Job 1:
In the passage on the two museums, shorten the paragraph beginning "Docents tell visitors that Addams was once wanted" into a brief list that keeps its main facts.

At the Museum, stories about Dickinson as an unusual woman offer contradictory narratives and restrict or dodge discussion about sexual identities. Some docents close off questioning by offering their interpretation of Emily as heterosexual and suggesting Emily and Susan were “like sisters.” At the museum, as in the show, painting Emily as unusual serves a cover; it ensures that there’s no need to linger on questions regarding Emily’s possible same-sex attractions and entanglements, which might make some visitors uncomfortable.


Some historians also argue that Jane Addams, the famed Chicago reformer, had relationships with women, against competing beliefs that she did not. Others suggest that while Addams might have been romantically involved with women, we ought not rely on contemporary sexual-identity categories to make sense of those entanglements.

If you visit the Jane Addams Hull-House Museum, in Chicago—or Amherst’s Emily Dickinson Museum—docents guide you around the former home of their subject, telling stories about their lives. In Chicago, we hear about Addams’s radical political activism, feminism, and unconventional living arrangements.

Docents tell visitors that Addams was once wanted by the FBI, and that she was one of the first women to win a Nobel Peace Prize. Photographs of Addams with a female partner adorn her bedroom, alongside text that provides details about their relationship—they requested a double bed when staying in hotels, contemplated adopting a child, and shared a holiday home. The museum sketches a portrait of Addams as unconventional in a politically progressive and positive way.

As we heard more references to the museum subjects’ unusual gender performances—for Emily Dickinson these comments focused on eccentricity, while for JaneAddams they focused on radicalism—we began to notice a similarity. We realized that both museums depict their subject as an unusual woman—a female actor who violates a range of gender norms—to convey their uncertain sexual identities in a palpable manner while also narrating their special qualities.

The Hull-House Museum presents a version of the unusual woman that questions normativity. Docents ask visitors questions about knowing and naming sexualities and encourage debate about whether it makes sense to apply contemporary labels to historical figures’ past feelings and actions. In this way, the museum embraces uncertainty and uses it to unsettle the notion of stable categories of gender and sexual identity.

But while this may expand some visitors’ mindsets, it also risks preventing visitors from directly engaging with questions about historical figures’ sexualities, leaving them, instead, with an unspecified impression of unusualness. In other words: by presenting their subjects as unusual, these museums risk stifling, rather than encouraging, open and direct conversation.

Rendered chart images
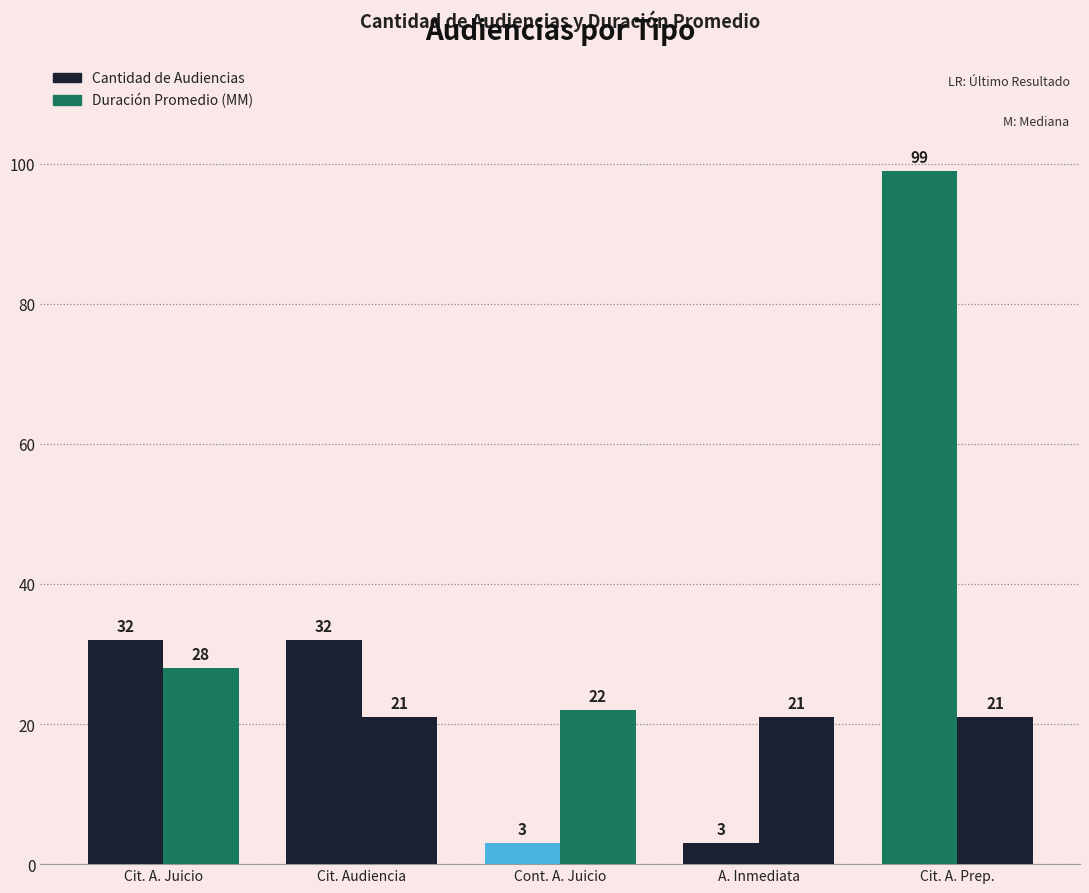

What position from the right is Cit. Audiencia?

4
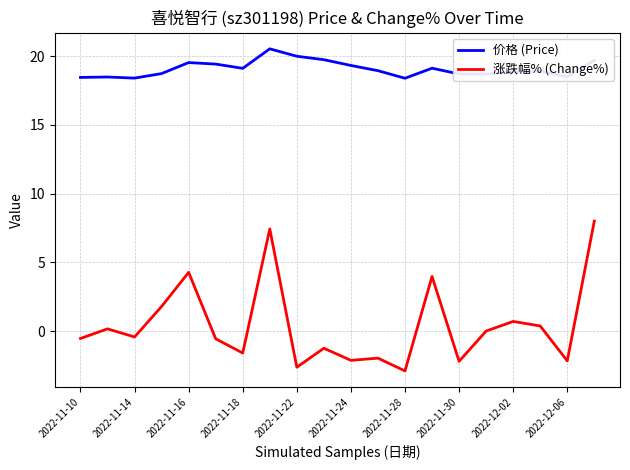

What is the smallest value displayed?

-2.9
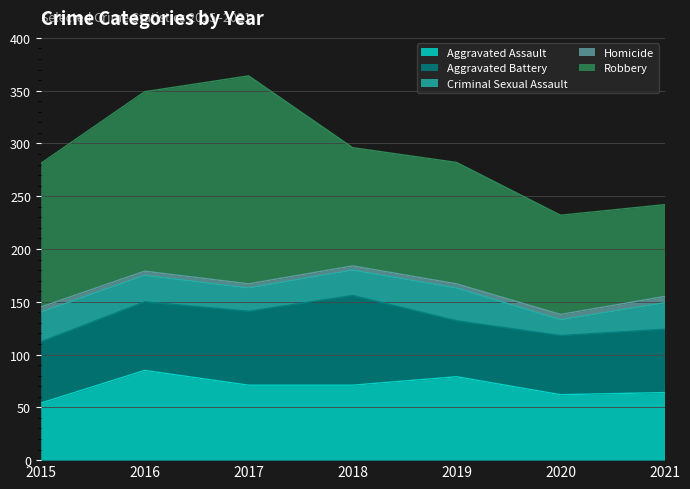

How many values in the Robbery series exceed 115?

3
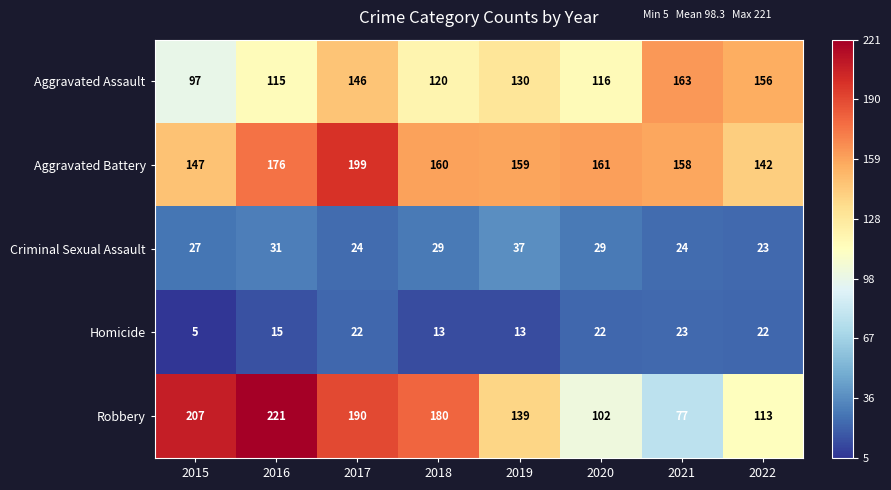

At which category is the sum across all series the highest?

2017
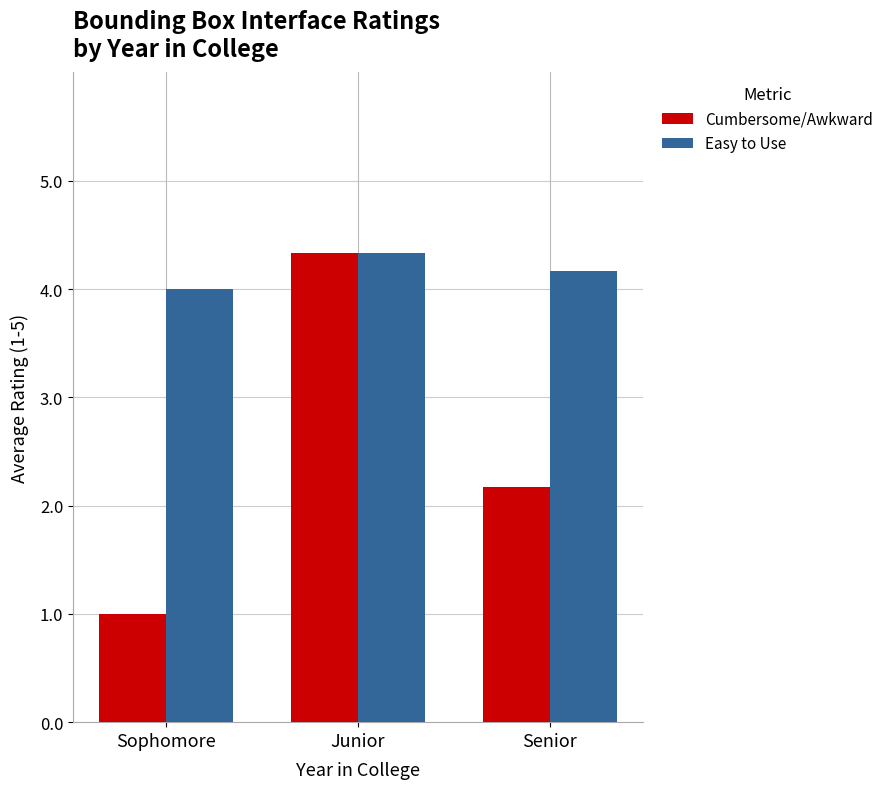

What is the total value across all series at Senior?

6.3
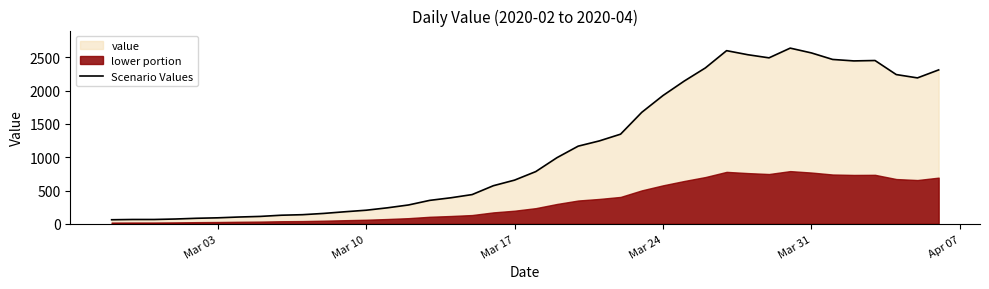

How many data points are above 784?

19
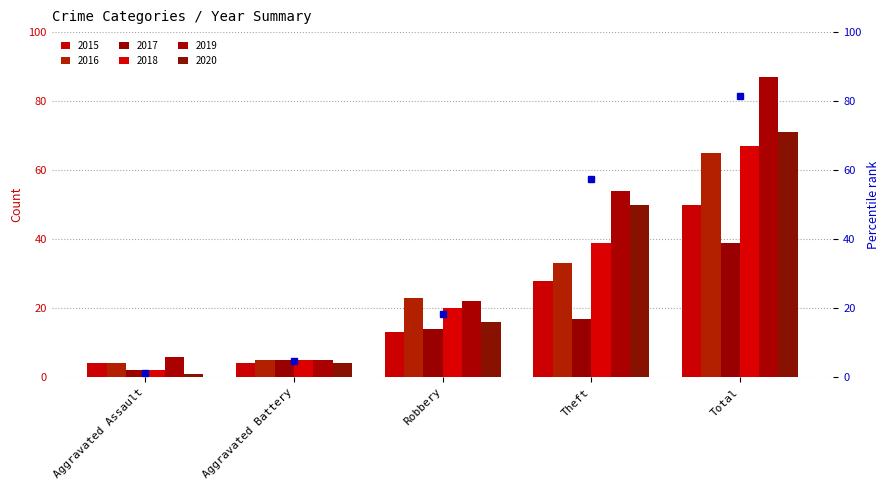

True or false: 2019 has a value of 31 at Total.

False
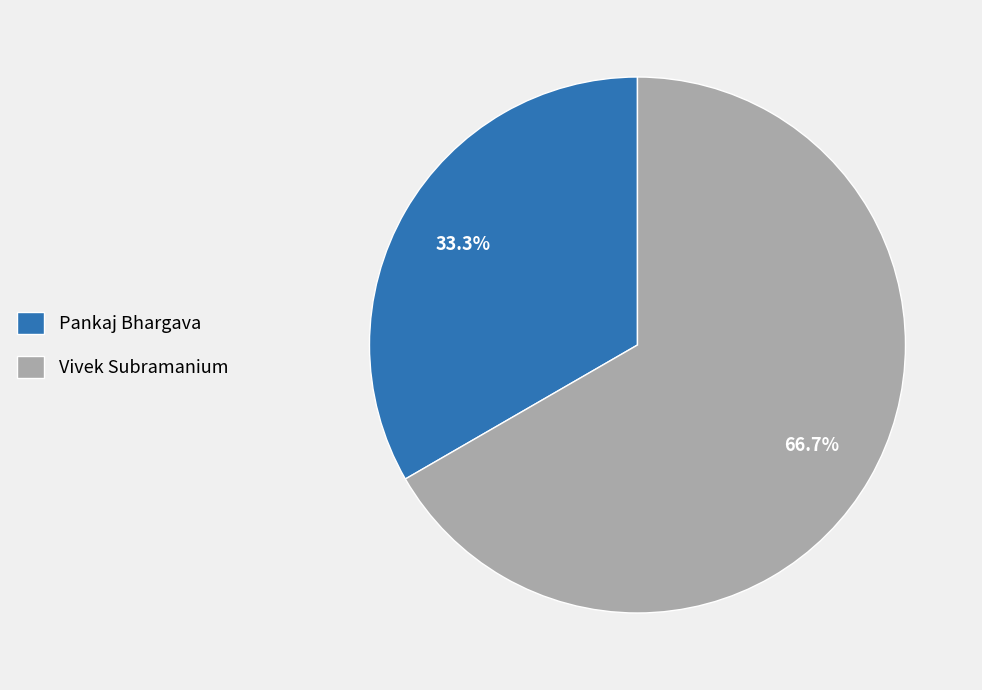

How much of the chart is everything except Pankaj Bhargava?

66.7%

Job 2:
Switch "series" to "groups" in the rows, covering the stretch from the line containing "At which category" through the end of the rows, and change nothing else. Give back only those lines, leaving out the pictures.

Answer section 1:
- Docents say Addams was once wanted by the FBI and was one of the first women to win a Nobel Peace Prize.
- Photographs of Addams with a female partner hang in her bedroom, with text about their relationship: they asked for a double bed in hotels, considered adopting a child, and shared a holiday home.
- The museum portrays Addams as unconventional in a politically progressive and positive way.

Answer section 2:
At which category is the sum across all groups the highest?

2017

What is the total value across all groups at Senior?

6.3

How many data points are above 784?

19

True or false: 2019 has a value of 31 at Total.

False

How much of the chart is everything except Pankaj Bhargava?

66.7%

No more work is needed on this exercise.